# Description of the task
Return the full listing character for character, without its pictures.

# Material provided
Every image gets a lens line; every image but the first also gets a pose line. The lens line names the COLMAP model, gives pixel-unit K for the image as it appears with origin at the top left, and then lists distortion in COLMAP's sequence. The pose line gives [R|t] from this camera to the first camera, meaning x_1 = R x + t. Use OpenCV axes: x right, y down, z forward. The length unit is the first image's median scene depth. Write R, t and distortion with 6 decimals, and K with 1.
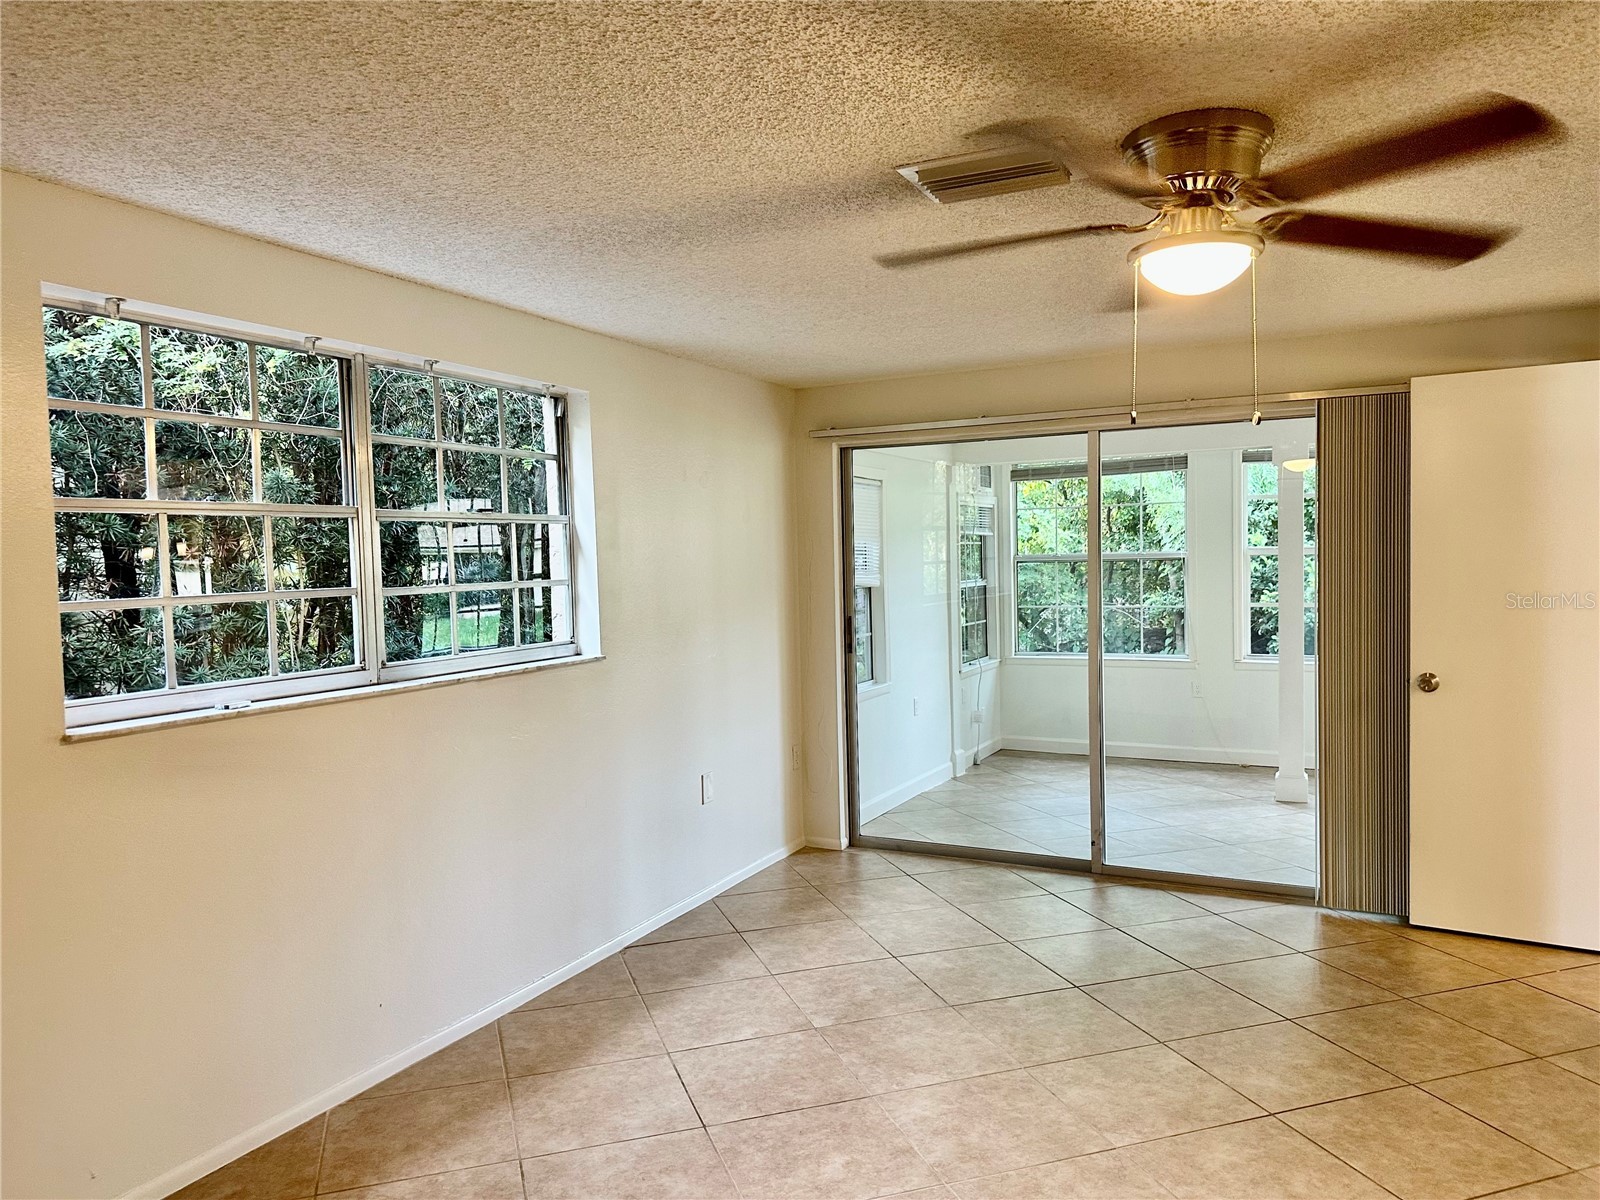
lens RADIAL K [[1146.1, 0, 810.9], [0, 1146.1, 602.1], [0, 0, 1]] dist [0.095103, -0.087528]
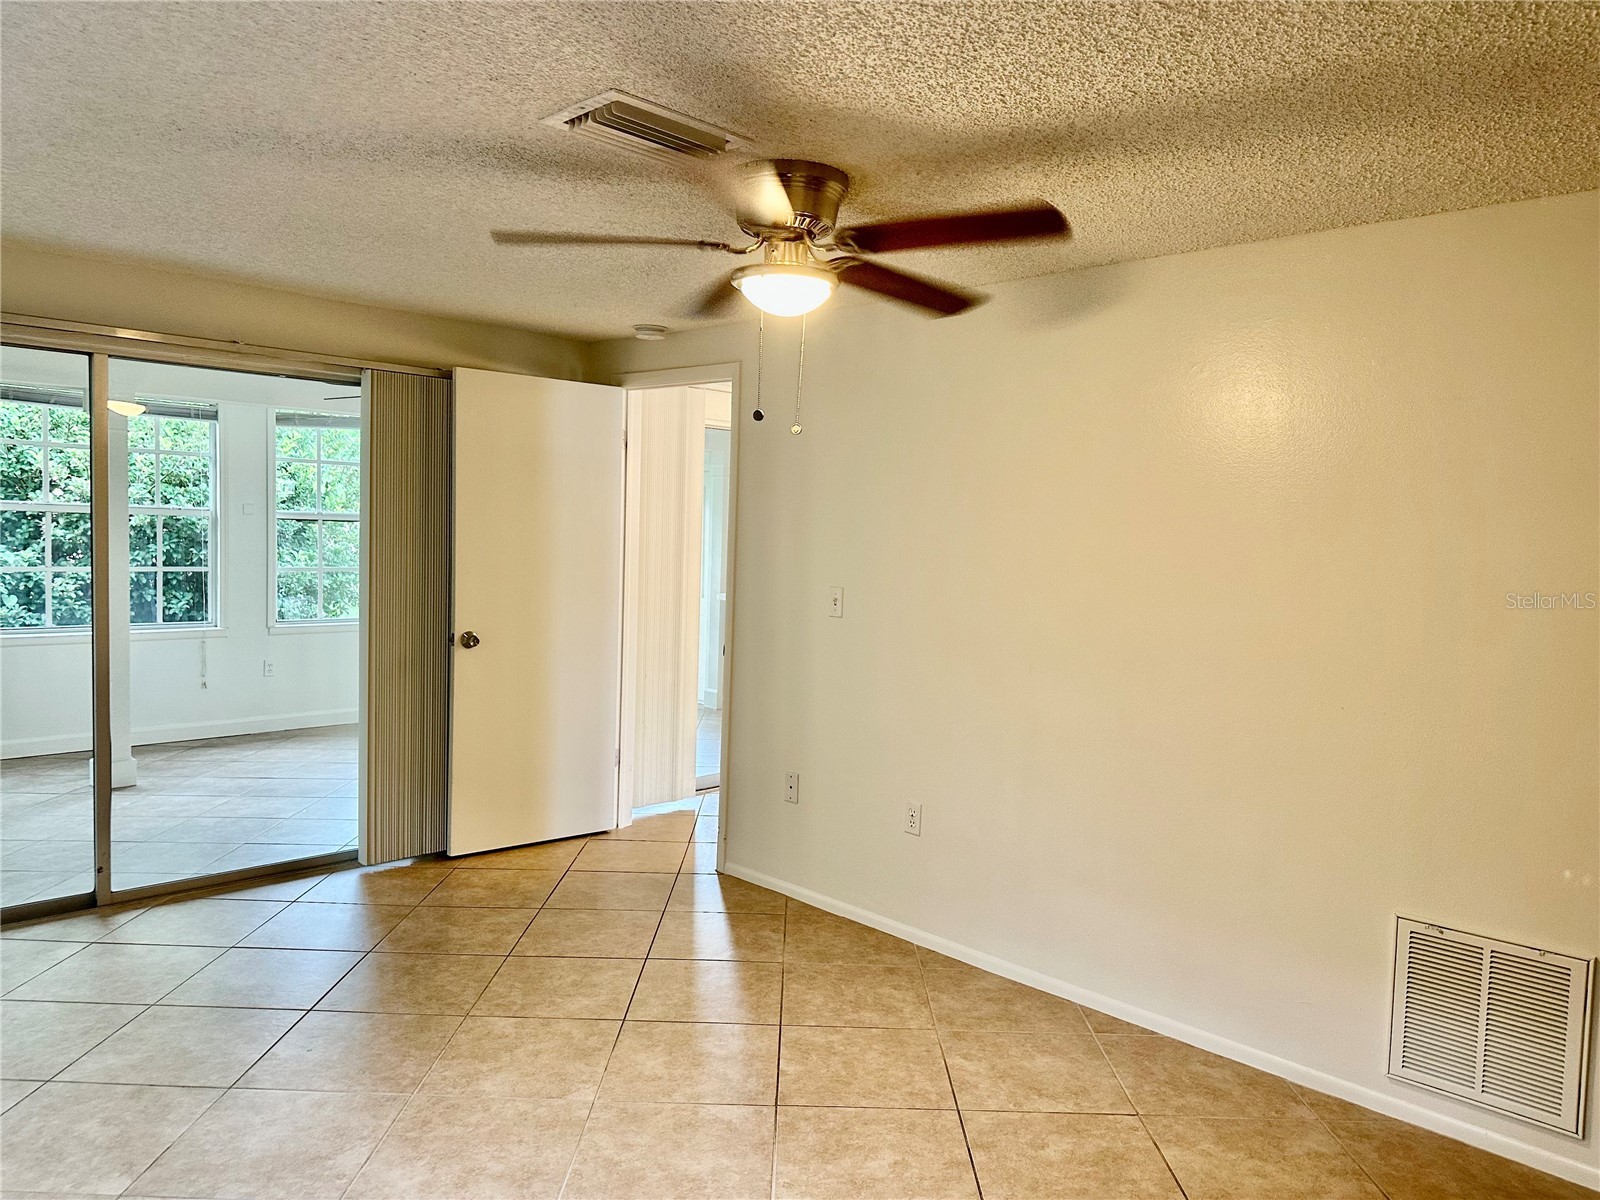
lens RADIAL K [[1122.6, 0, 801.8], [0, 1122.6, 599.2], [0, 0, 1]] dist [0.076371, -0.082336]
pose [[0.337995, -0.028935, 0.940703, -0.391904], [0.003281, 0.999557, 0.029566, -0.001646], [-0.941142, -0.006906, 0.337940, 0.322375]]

# Exercise result
Every image gets a lens line; every image but the first also gets a pose line. The lens line names the COLMAP model, gives pixel-unit K for the image as it appears with origin at the top left, and then lists distortion in COLMAP's sequence. The pose line gives [R|t] from this camera to the first camera, meaning x_1 = R x + t. Use OpenCV axes: x right, y down, z forward. The length unit is the first image's median scene depth. Write R, t and distortion with 6 decimals, and K with 1.
lens RADIAL K [[1146.1, 0, 810.9], [0, 1146.1, 602.1], [0, 0, 1]] dist [0.095103, -0.087528]
lens RADIAL K [[1122.6, 0, 801.8], [0, 1122.6, 599.2], [0, 0, 1]] dist [0.076371, -0.082336]
pose [[0.337995, -0.028935, 0.940703, -0.391904], [0.003281, 0.999557, 0.029566, -0.001646], [-0.941142, -0.006906, 0.337940, 0.322375]]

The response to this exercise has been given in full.